Al Perdón de San Antolín, ya que lo mencionamos, acaban de nombrarlo alcalde perpetuo de tan señero barrio. Poca distinción parece pues, como solo los murcianos avisados perciben, esa talla remota es, por encima de creencias religiosas, el vecino del común más ilustre. Y el que más, las cosas como sean, ha dado fama a tan espléndido rincón de la ciudad.
De hecho, como cualquiera puede comprobar en Lunes Santo por la mañana, los parroquianos acuden a su descendimiento y luego le echan el alboroque, tal que si fuera un difunto al uso antiguo, en las históricas tabernas: el Guinea, la Viuda o el Luis de la Rosario, con su inigualable Pedro tras la barra.
El alboroque es una costumbre remota que consiste en acudir a los colmados, una vez enterrado el difunto, para brindar por su gloria eterna: la misma que a muchos se les deseaba casi tanto como gloria dejaban.
A lo que vamos. La costumbre de la bendición de la seda estaba bien arraigada en esa agenda inmaterial de nuestra huerta, esa que tantos alcaldes, a menudo por ignorancia, relegaron al olvido. Valga un ejemplo. En 1915, el periódico ‘El Tiempo’ anunciaba que, «como de costumbre», se celebraba el primer viernes de marzo.
Murcia y la seda
En aquella ocasión, «desde uno de los balcones» del monasterio de Santa Catalina del Monte, se realizó la bendición a cargo del fraile Gaspar Ortiz. Y concluía la crónica dando cuenta de la antigüedad de esta tradición: «Esperamos que este año no decaerá el entusiasmo de los años anteriores en que suben en romería desde tiempo inmemorial la mayor parte de las familias de toda la hermosa vega murciana».
Murcia sin la seda no sería Murcia. O sería una capital de provincias al uso. Es posible aportar no pocas referencias al ancestral oficio murciano.
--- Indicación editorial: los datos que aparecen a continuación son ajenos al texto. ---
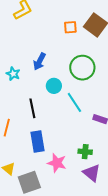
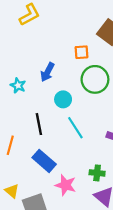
orange square: (70, 27) -> (82, 52), moved
cyan line: (74, 102) -> (75, 128), moved
blue rectangle: (37, 141) -> (44, 161), turned -40

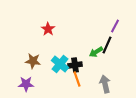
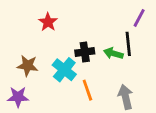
black line: (107, 45) -> (128, 44), turned -30
green arrow: (96, 52) -> (113, 53), turned 48
black cross: (75, 65) -> (85, 52), moved

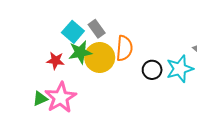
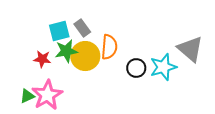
cyan square: (73, 32) -> (59, 31), turned 35

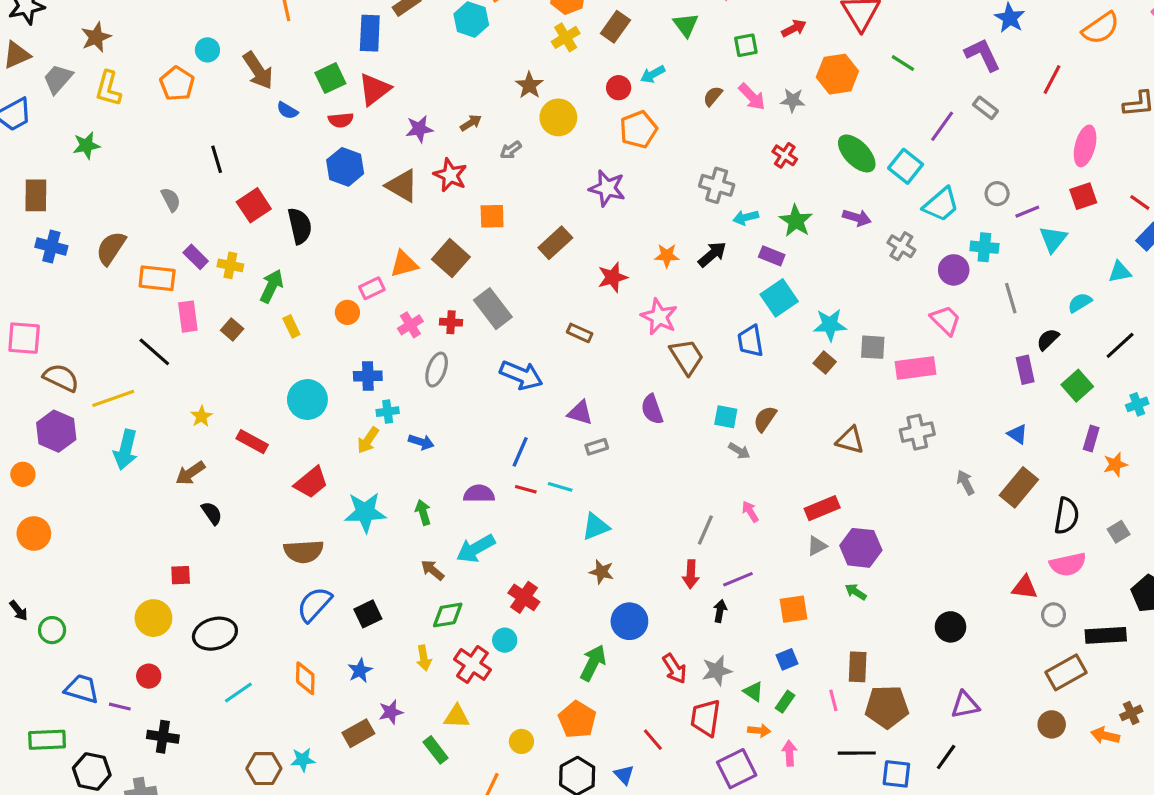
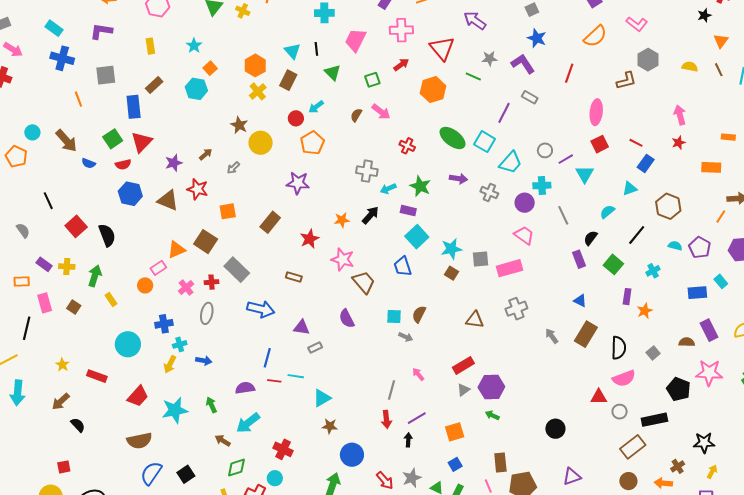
gray star: (793, 100) -> (490, 59), moved
orange rectangle: (157, 278) -> (22, 281), size x0.7
black line: (154, 352) -> (27, 328), turned 70

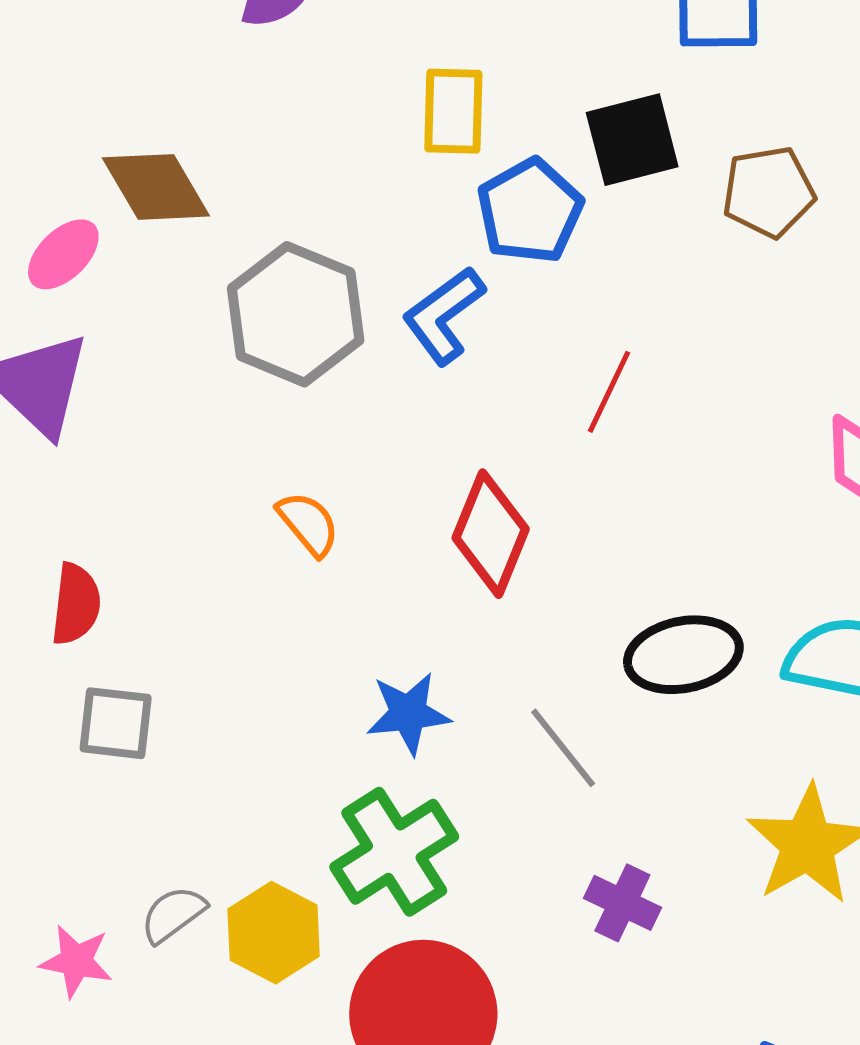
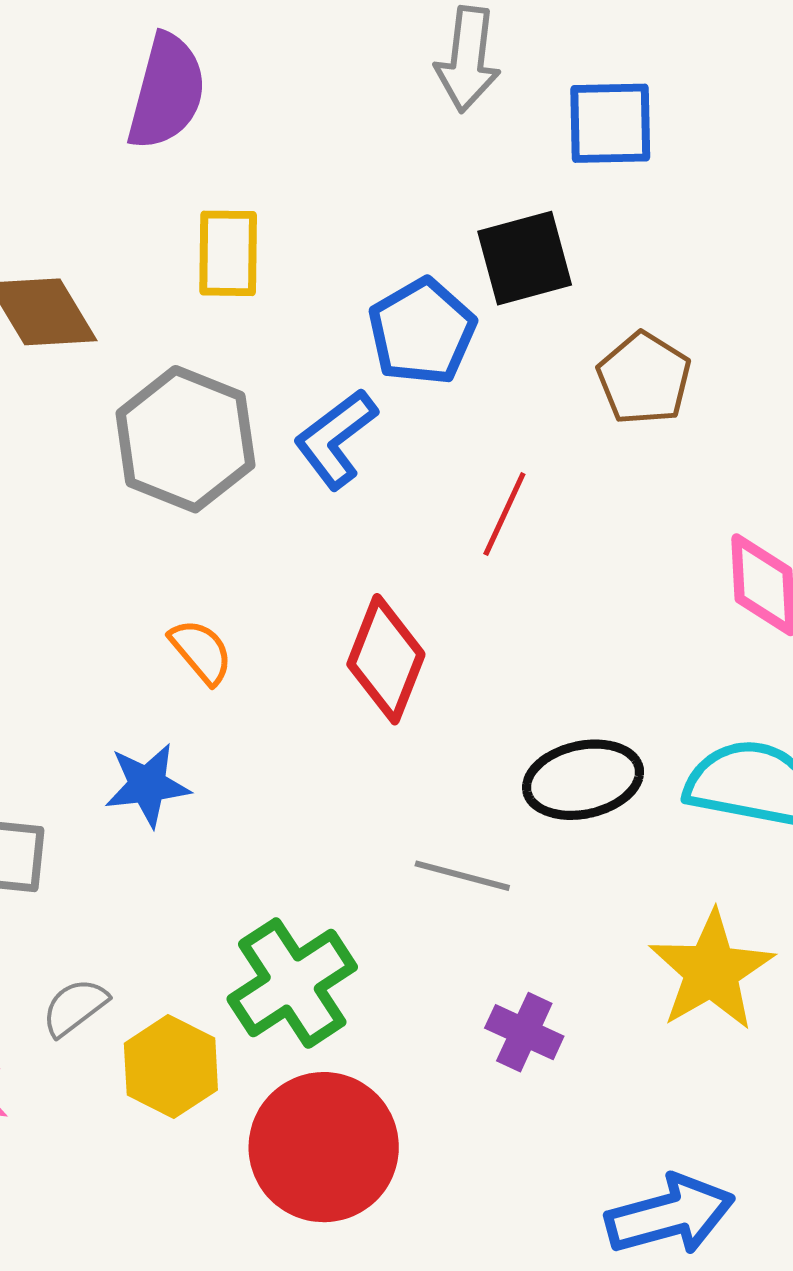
yellow rectangle: (453, 111) -> (228, 253), moved
brown pentagon: (769, 192) -> (644, 379), moved, turned -30
blue star: (408, 713) -> (147, 785), moved
gray line: (563, 748) -> (462, 876), turned -36
gray semicircle: (173, 914) -> (75, 1007), moved

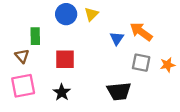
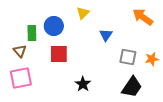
blue circle: (66, 14) -> (54, 26), moved
orange arrow: (141, 32) -> (143, 17), moved
black trapezoid: (119, 91) -> (132, 87), moved, turned -50
black star: (62, 92) -> (83, 84), moved

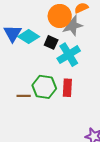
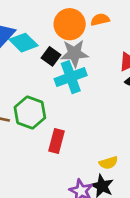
gray star: (72, 25) -> (74, 53), moved
red rectangle: (67, 88) -> (57, 141), moved

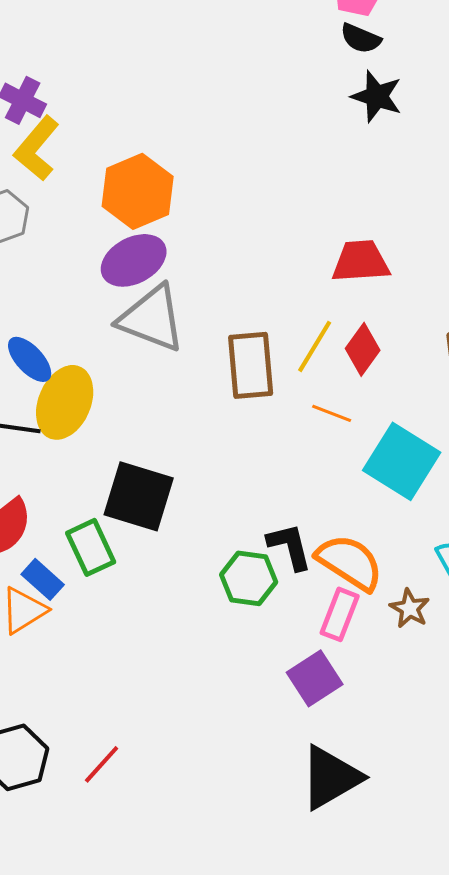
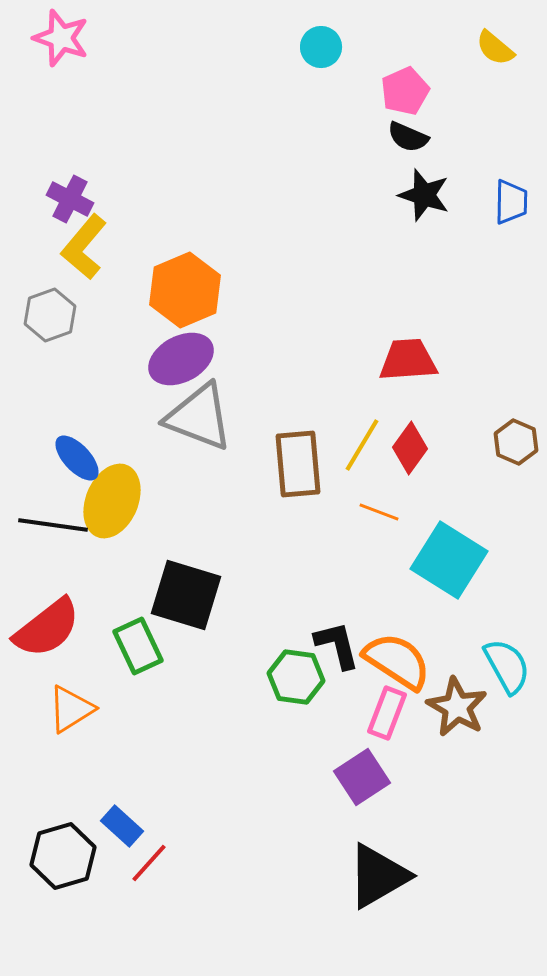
blue rectangle: (43, 579) -> (122, 826), moved
brown star: (410, 608) -> (457, 707), size x1.5

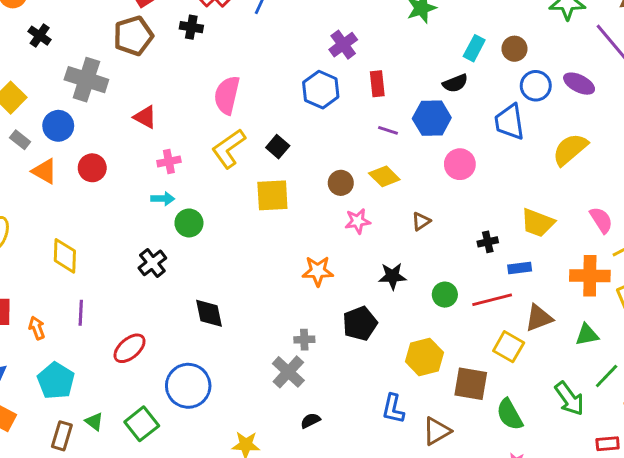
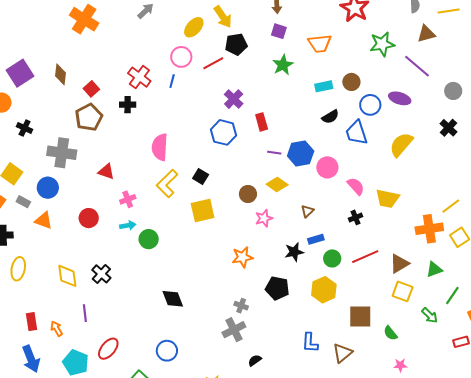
cyan rectangle: (474, 48) -> (324, 86), turned 60
black semicircle: (455, 83) -> (330, 117), moved
blue hexagon: (432, 118) -> (301, 153), moved
red circle: (92, 168) -> (89, 218), moved
pink semicircle: (601, 220) -> (356, 186), moved
black cross: (152, 263) -> (101, 274), moved
blue rectangle: (520, 268) -> (316, 239), moved
black pentagon: (360, 324) -> (277, 288), turned -30
gray cross: (304, 340) -> (241, 306), turned 32
yellow square: (509, 347) -> (403, 291), moved
red ellipse: (129, 348) -> (108, 349), moved
yellow hexagon: (424, 357) -> (324, 290), moved
gray cross: (288, 372) -> (234, 330), turned 30
blue circle: (188, 386) -> (167, 351), size x0.7
green arrow: (569, 399) -> (430, 315), size x0.7
green semicircle: (510, 414) -> (390, 333), size x0.7

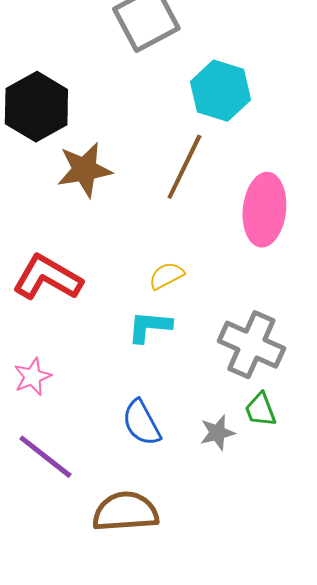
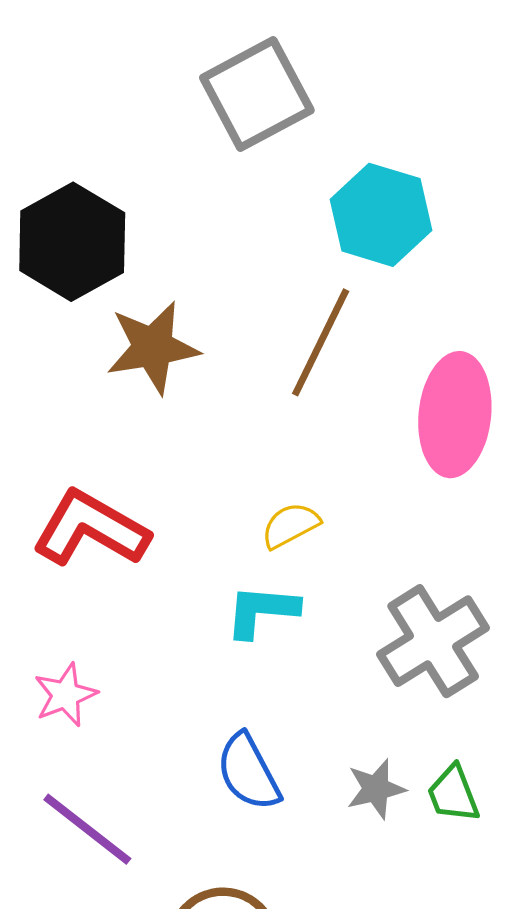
gray cross: (251, 345) -> (433, 641), turned 34
green trapezoid: (260, 410) -> (453, 794), moved

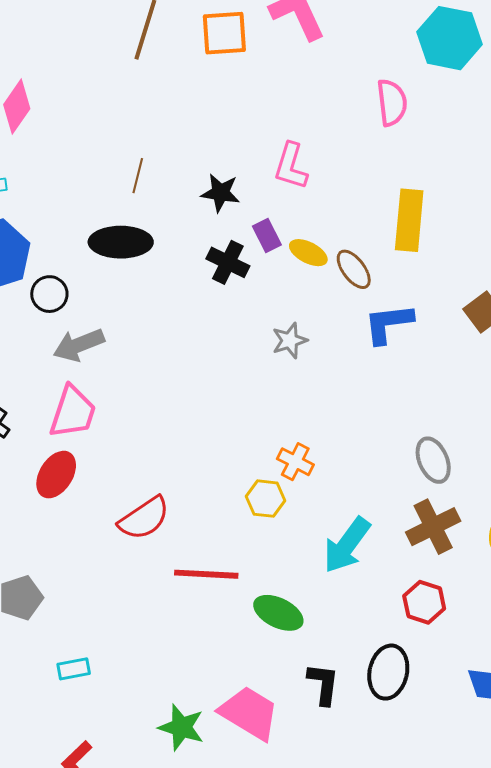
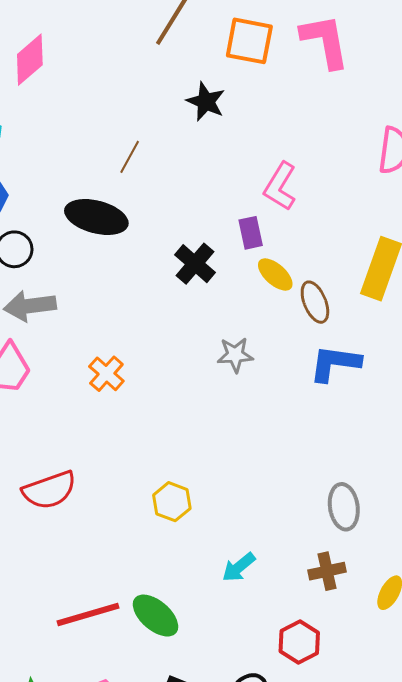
black star: (220, 193) -> (206, 102), moved
purple rectangle: (267, 235) -> (251, 233), moved
orange cross: (295, 462) -> (106, 374), moved
brown cross: (433, 527) -> (327, 571), size x0.7
cyan arrow: (347, 545) -> (239, 567), size x0.6
red line: (206, 574) -> (88, 614), moved, turned -34

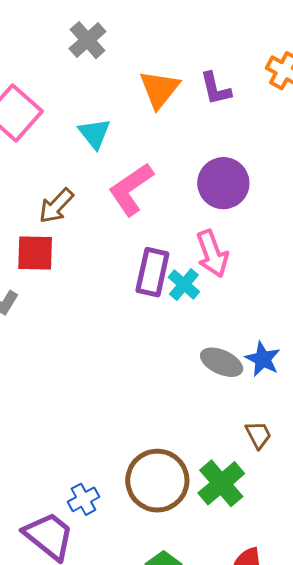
Otro ejemplo: «Y habiendo andado como dos millas, descubrió don Quijote un grande tropel de gente, que, como después se supo, eran unos mercaderes toledanos que iban a comprar seda a Murcia». Así describía Cervantes, en la primera parte de su célebre obra, una de las aventuras del hidalgo. El pasaje fue escrito unos años antes de que, en 1622, se conociera como Camino de la Seda el que llegaba hasta la ciudad. Y no es la única cita que nos recuerda el pasado glorioso de esta industria.
Santa Teresa de Jesús, en su ‘Libro de las Moradas’, también describió la sorprendente metamorfosis de los gusanos. Y otro tanto recordará Lope de Vega en ‘Los Porceles de Murcia’. El médico murciano Jerónimo de Alcalá, por su parte, habrá de explicar en ‘El donado hablador Alonso’ que, allá por el año 1558, cuando se auguraba una crisis económica en toda España, un poeta murciano compuso cierta quintilla para burlarse de los agoreros: «Gusanos han de comer, los cuerpos tristes y humanos. En Murcia no ha de ser, al revés que han de comer, los hombres de los gusanos». Y no pocos lo hicieron, pese al olvido actual, durante generaciones.